Les esclaves sauvages sont des esclaves condamnés et marqués par le bracelet et qui ont fui, entrant de fait dans l'illégalité.

Cette condition n'est pas à prendre à la légère. C'est une vie de fuite constante qui attend ceux qui pensent échapper à la loi. Dormir sur ses deux oreilles devient, à de rares exceptions près, aussi exceptionnel que la neige en été, et l'espoir de recouvrer un jour le statut d'homme libre s'amenuise à mesure qu'ils savourent leur liberté illégale.

Processus


S'il y a bien quelque chose d'impartial, c'est la manière dont s'obtient le statut de sauvage. Aucun cadeau n'est fait à ceux qui échappent à la justice, et aucun avocat ne pourra les sauver de ce qui suit :
  • La disparition de l'esclave est signalée par le maître, ou par l'État dans le cas, très rare, d'une évasion.
  • Après une semaine, il est déclaré sauvage. Des portraits-robots sont diffusés : les traqueurs connaissent son visage, et n'hésiteront pas à se lancer à sa poursuite s'ils le reconnaissent dans la foule. Le montant de la prime fixée pour sa capture sera ajoutée à son prix de rachat s'il souhaite s'affranchir.
  • Après un mois, chaque mois passé dans l'illégalité équivaut à un an de période minimale de sûreté supplémentaire.
  • Après trois ans, l'esclave est condamné à perpétuité par contumace, sans possibilité d'être affranchi.


La vie de sauvage


Certains les admirent pour leur bravoure, d'autres les craignent pour la mauvaise réputation qu'ils traînent avec eux : là où il y a un sauvage, il y aura forcément effractions, vols, agressions.
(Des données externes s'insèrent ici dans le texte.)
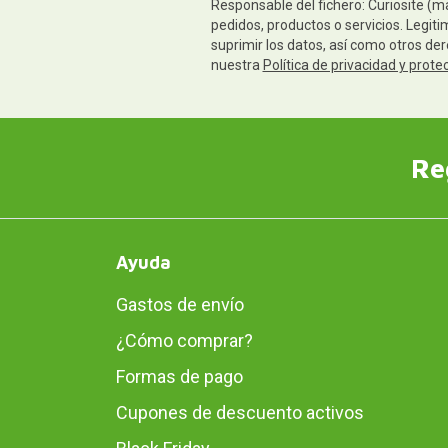
Responsable del fichero: Curiosite (m
pedidos, productos o servicios. Legiti
suprimir los datos, así como otros de
nuestra
Política de privacidad y prote
Re
Ayuda
Gastos de envío
¿Cómo comprar?
Formas de pago
Cupones de descuento activos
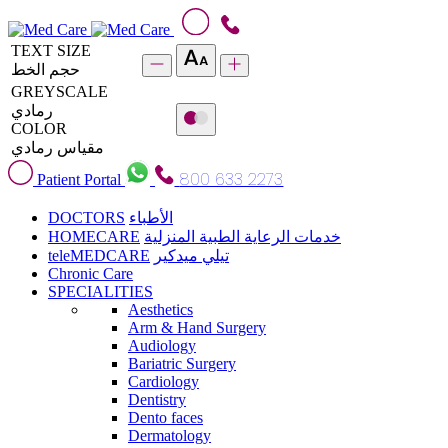
TEXT SIZE
حجم الخط
GREYSCALE
رمادي
COLOR
مقياس رمادي
800 633 2273
Patient Portal
DOCTORS
الأطباء
HOMECARE
خدمات الرعاية الطبية المنزلية
teleMEDCARE
تيلي ميدكير
Chronic Care
SPECIALITIES
Aesthetics
Arm & Hand Surgery
Audiology
Bariatric Surgery
Cardiology
Dentistry
Dento faces
Dermatology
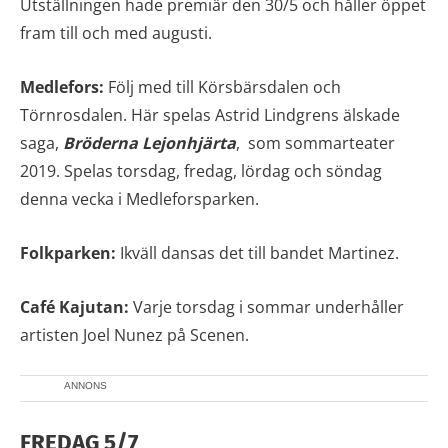
Utställningen hade premiär den 30/5 och håller öppet
fram till och med augusti.
Medlefors:
Följ med till Körsbärsdalen och
Törnrosdalen. Här spelas Astrid Lindgrens älskade
saga,
Bröderna Lejonhjärta
, som sommarteater
2019. Spelas torsdag, fredag, lördag och söndag
denna vecka i Medleforsparken.
Folkparken:
Ikväll dansas det till bandet Martinez.
Café Kajutan:
Varje torsdag i sommar underhåller
artisten Joel Nunez på Scenen.
ANNONS
FREDAG 5/7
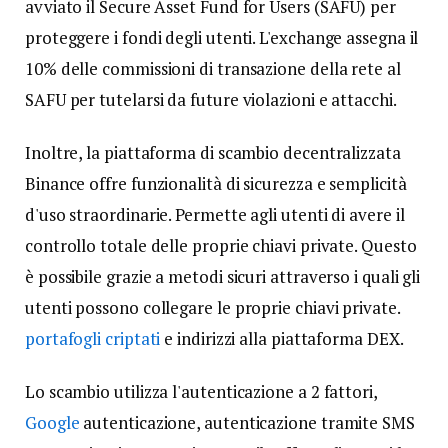
avviato il Secure Asset Fund for Users (SAFU) per
proteggere i fondi degli utenti. L'exchange assegna il
10% delle commissioni di transazione della rete al
SAFU per tutelarsi da future violazioni e attacchi.
Inoltre, la piattaforma di scambio decentralizzata
Binance offre funzionalità di sicurezza e semplicità
d'uso straordinarie. Permette agli utenti di avere il
controllo totale delle proprie chiavi private. Questo
è possibile grazie a metodi sicuri attraverso i quali gli
utenti possono collegare le proprie chiavi private.
portafogli criptati
e indirizzi alla piattaforma DEX.
Lo scambio utilizza l'autenticazione a 2 fattori,
Google
autenticazione, autenticazione tramite SMS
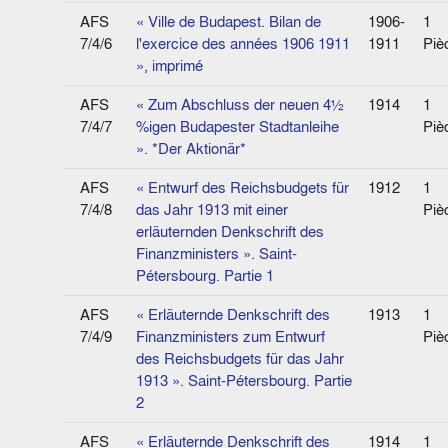
AFS
« Ville de Budapest. Bilan de
1906-
1
7/4/6
l'exercice des années 1906 1911
1911
Piè
», imprimé
AFS
« Zum Abschluss der neuen 4½
1914
1
7/4/7
%igen Budapester Stadtanleihe
Piè
». *Der Aktionär*
AFS
« Entwurf des Reichsbudgets für
1912
1
7/4/8
das Jahr 1913 mit einer
Piè
erläuternden Denkschrift des
Finanzministers ». Saint-
Pétersbourg. Partie 1
AFS
« Erläuternde Denkschrift des
1913
1
7/4/9
Finanzministers zum Entwurf
Piè
des Reichsbudgets für das Jahr
1913 ». Saint-Pétersbourg. Partie
2
AFS
« Erläuternde Denkschrift des
1914
1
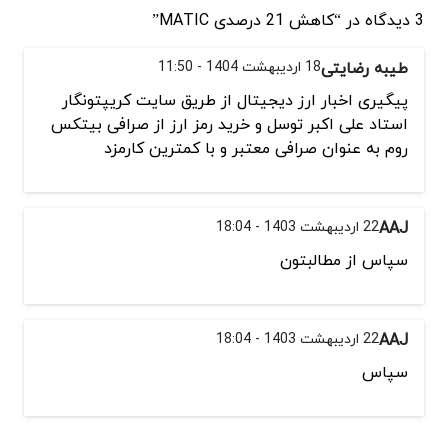
3 دیدگاه در “کاهش 21 درصدی MATIC”
طیبه رضایتی
18 اردیبهشت 1404 - 11:50
پیگیری اخبار ارز دیجیتال از طریق سایت کریپتونگار
استاد علی اکبر توسل و خرید رمز ارز از صرافی بیتکس
روم به عنوان صرافی معتبر و با کمترین کارمزد
AAJ
22 اردیبهشت 1403 - 18:04
سپاس از مطالبتون
AAJ
22 اردیبهشت 1403 - 18:04
سپاس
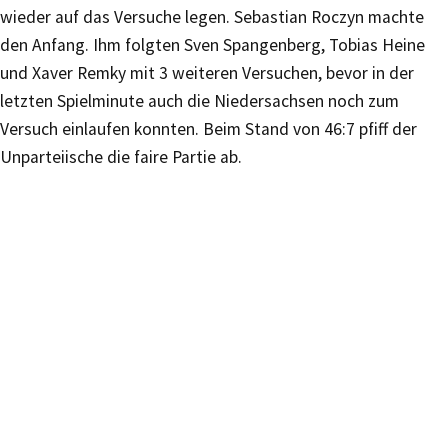
wieder auf das Versuche legen. Sebastian Roczyn machte
den Anfang. Ihm folgten Sven Spangenberg, Tobias Heine
und Xaver Remky mit 3 weiteren Versuchen, bevor in der
letzten Spielminute auch die Niedersachsen noch zum
Versuch einlaufen konnten. Beim Stand von 46:7 pfiff der
Unparteiische die faire Partie ab.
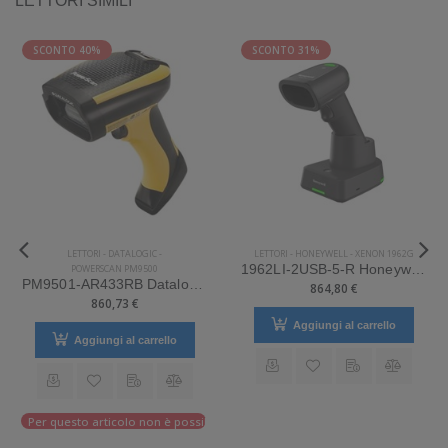
SCONTO 40%
SCONTO 31%
LETTORI
-
DATALOGIC
-
LETTORI
-
HONEYWELL
-
XENON 1962G
POWERSCAN PM9500
1962LI-2USB-5-R Honeywell Mod. Xenon 1962g.
PM9501-AR433RB Datalogic Mod. Powerscan PM9500.
864,80 €
860,73 €
Aggiungi al carrello
Aggiungi al carrello
Per questo articolo non è possibile effettuare il reso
Quoi qu'il en soit, leur vie n'est pas facilité car les autorités n'ont aucune pitié ni pour eux, ni pour ceux leur venant en aide.
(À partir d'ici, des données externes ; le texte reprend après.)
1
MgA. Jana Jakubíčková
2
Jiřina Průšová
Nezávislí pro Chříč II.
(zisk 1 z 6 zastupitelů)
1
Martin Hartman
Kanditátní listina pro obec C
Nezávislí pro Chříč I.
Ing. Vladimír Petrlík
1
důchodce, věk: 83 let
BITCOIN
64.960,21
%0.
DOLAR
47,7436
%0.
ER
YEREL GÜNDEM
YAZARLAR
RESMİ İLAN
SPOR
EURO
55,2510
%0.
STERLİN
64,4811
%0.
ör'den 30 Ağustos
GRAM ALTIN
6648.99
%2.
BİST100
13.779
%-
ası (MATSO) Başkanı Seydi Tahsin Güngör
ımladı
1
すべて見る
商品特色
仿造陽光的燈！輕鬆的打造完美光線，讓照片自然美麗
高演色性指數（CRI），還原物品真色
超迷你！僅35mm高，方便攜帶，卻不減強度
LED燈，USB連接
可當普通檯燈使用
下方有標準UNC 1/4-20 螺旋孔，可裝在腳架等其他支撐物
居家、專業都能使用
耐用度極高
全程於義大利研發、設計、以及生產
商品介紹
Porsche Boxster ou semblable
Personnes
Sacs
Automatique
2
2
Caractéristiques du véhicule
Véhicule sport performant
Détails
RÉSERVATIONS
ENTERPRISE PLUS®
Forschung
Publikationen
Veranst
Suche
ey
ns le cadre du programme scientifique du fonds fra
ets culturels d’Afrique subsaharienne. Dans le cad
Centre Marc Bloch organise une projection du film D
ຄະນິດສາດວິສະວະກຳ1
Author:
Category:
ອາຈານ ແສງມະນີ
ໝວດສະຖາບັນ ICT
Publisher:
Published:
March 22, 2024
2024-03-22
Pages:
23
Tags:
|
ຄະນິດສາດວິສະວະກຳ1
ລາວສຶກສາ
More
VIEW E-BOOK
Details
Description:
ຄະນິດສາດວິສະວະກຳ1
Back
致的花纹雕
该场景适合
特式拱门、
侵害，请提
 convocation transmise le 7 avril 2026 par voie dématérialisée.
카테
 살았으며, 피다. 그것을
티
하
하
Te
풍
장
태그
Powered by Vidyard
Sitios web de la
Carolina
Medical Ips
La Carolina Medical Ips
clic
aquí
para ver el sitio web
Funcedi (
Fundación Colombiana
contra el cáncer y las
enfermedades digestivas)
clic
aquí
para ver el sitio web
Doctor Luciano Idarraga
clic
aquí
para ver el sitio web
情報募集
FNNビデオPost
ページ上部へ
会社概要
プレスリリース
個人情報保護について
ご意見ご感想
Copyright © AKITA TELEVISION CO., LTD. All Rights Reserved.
Les contrôles sont fréquents. Il leur est impossible de posséder un appartement, tout bon propriétaire vérifiant à deux fois les poignets de leurs locataires. Il est impensable qu'ils puissent se promener dans les lieux surveillés tels que les casinos et les bars où les identités sont vérifiées à l'entrée.
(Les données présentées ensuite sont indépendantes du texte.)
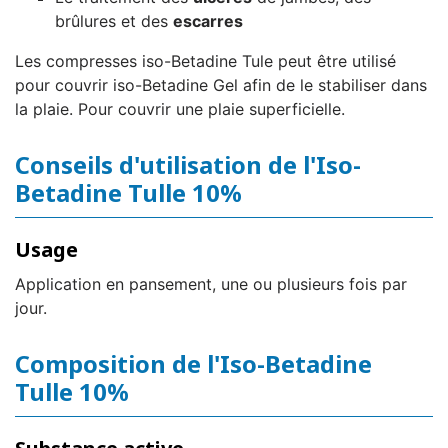
brûlures et des
escarres
Les compresses iso-Betadine Tule peut être utilisé
pour couvrir iso-Betadine Gel afin de le stabiliser dans
la plaie. Pour couvrir une plaie superficielle.
Conseils d'utilisation de l'Iso-
Betadine Tulle 10%
Usage
Application en pansement, une ou plusieurs fois par
jour.
Composition de l'Iso-Betadine
Tulle 10%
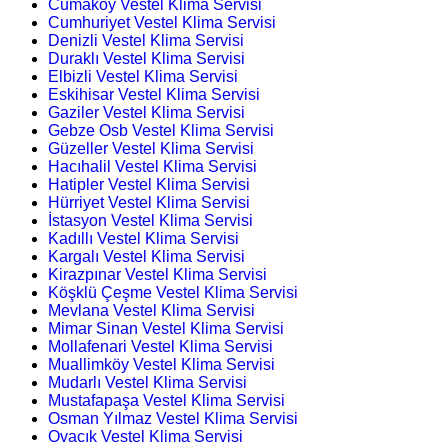
Cumaköy Vestel Klima Servisi
Cumhuriyet Vestel Klima Servisi
Denizli Vestel Klima Servisi
Duraklı Vestel Klima Servisi
Elbizli Vestel Klima Servisi
Eskihisar Vestel Klima Servisi
Gaziler Vestel Klima Servisi
Gebze Osb Vestel Klima Servisi
Güzeller Vestel Klima Servisi
Hacıhalil Vestel Klima Servisi
Hatipler Vestel Klima Servisi
Hürriyet Vestel Klima Servisi
İstasyon Vestel Klima Servisi
Kadıllı Vestel Klima Servisi
Kargalı Vestel Klima Servisi
Kirazpınar Vestel Klima Servisi
Köşklü Çeşme Vestel Klima Servisi
Mevlana Vestel Klima Servisi
Mimar Sinan Vestel Klima Servisi
Mollafenari Vestel Klima Servisi
Muallimköy Vestel Klima Servisi
Mudarlı Vestel Klima Servisi
Mustafapaşa Vestel Klima Servisi
Osman Yılmaz Vestel Klima Servisi
Ovacık Vestel Klima Servisi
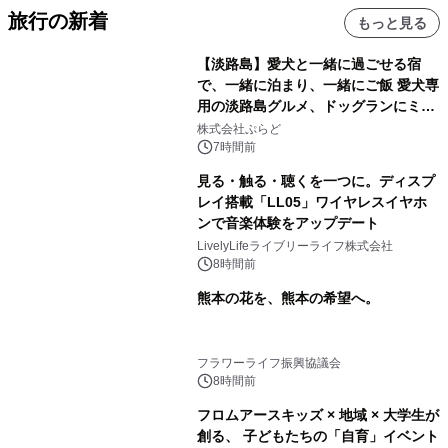
旅行の新着
もっと見る
【淡路島】愛犬と一緒に過ごせる宿
で、一緒に泊まり、一緒にご飯 愛犬専
用の淡路島グルメ、ドッグランにミニ
プール グランピングとトレーラーハウ
株式会社ぷらど
スの2施設で
7時間前
見る・触る・聴くを一つに。ディスプ
レイ搭載「LL05」ワイヤレスイヤホ
ンで音楽体験をアップデート
LivelyLifeライブリーライフ株式会社
8時間前
熊本の花を、熊本の希望へ。
フラワーライフ振興協議会
8時間前
フロムアースキッズ × 地域 × 大学生が
創る、 子どもたちの「自育」イベント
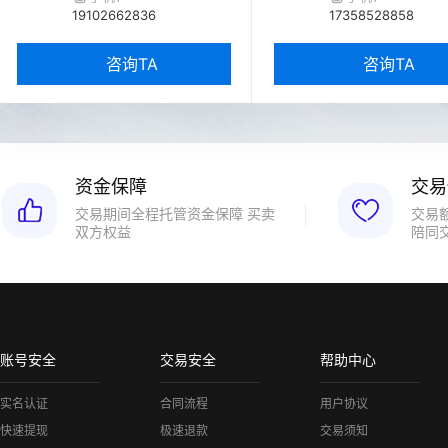
19102662836
17358528858
咨询TA
咨询TA
资金保障
交易
交易期间全程托管资金保障 买卖
交易
双方权益
陪同
账号安全
交易安全
帮助中心
实名认证
合同流程
用户协议
快速提现
极速退款
交易须知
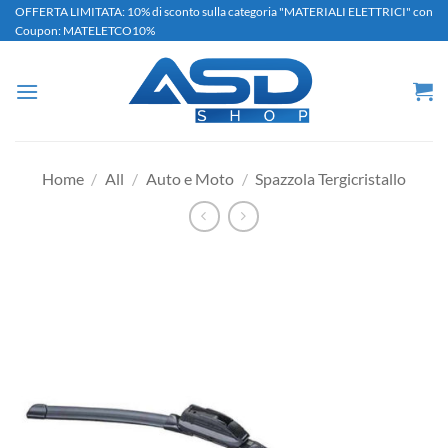
Salta
OFFERTA LIMITATA: 10% di sconto sulla categoria "MATERIALI ELETTRICI" con
Coupon: MATELETCO10%
ai
contenuti
Home
/
All
/
Auto e Moto
/
Spazzola Tergicristallo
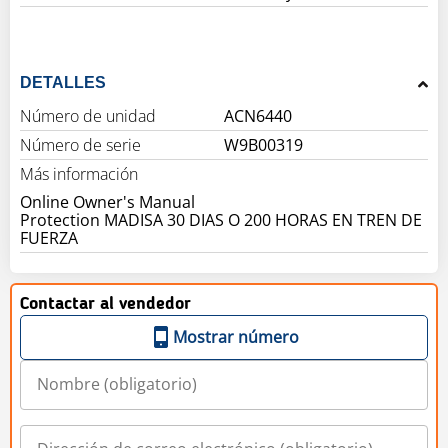
DETALLES
Número de unidad
ACN6440
Número de serie
W9B00319
Más información
Online Owner's Manual
Protection MADISA 30 DIAS O 200 HORAS EN TREN DE
FUERZA
Contactar al vendedor
Mostrar número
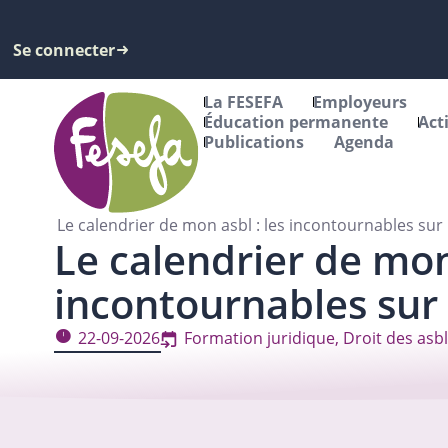
Se connecter
La FESEFA
Employeurs
Éducation permanente
Act
Publications
Agenda
Le calendrier de mon asbl : les incontournables sur
Le calendrier de mon 
incontournables sur 
22-09-2026
Formation juridique
,
Droit des asbl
Sachant cela, la majorité d'entre eux s'est recluse dans la forêt, afin de s'épargner la vigilance des citoyens, même s'ils doivent composer avec celle des traqueurs. Il n'est pas rare de les voir former de petites communautés qui fonctionnent sur le principe d'entraide. Le terme de « sauvage » vient d'ailleurs du fait qu'ils sont bien obligés de renouer leur lien avec la nature pour survivre. Certains repaires sont de véritables fortins, parfois bien défendus, alors que d'autres groupes s'organisent en campements nomades pour brouiller les pistes.

Il y a évidemment toujours des exceptions. Certains sauvages plus téméraires restent en ville et essayent de se débrouiller, ou alors agressent les citoyens, volent dans les poubelles ou séquestrent des familles entières. Les journaux raffolent de ce genre d'affaires, d'ailleurs, et alimentent la peur et la méfiance que chaque citoyen ressent déjà à leur égard. Ainsi, ceux qui essayent de jouir de leur liberté relative sans faire de mal à personne sont au mieux oubliés, au pire incompris.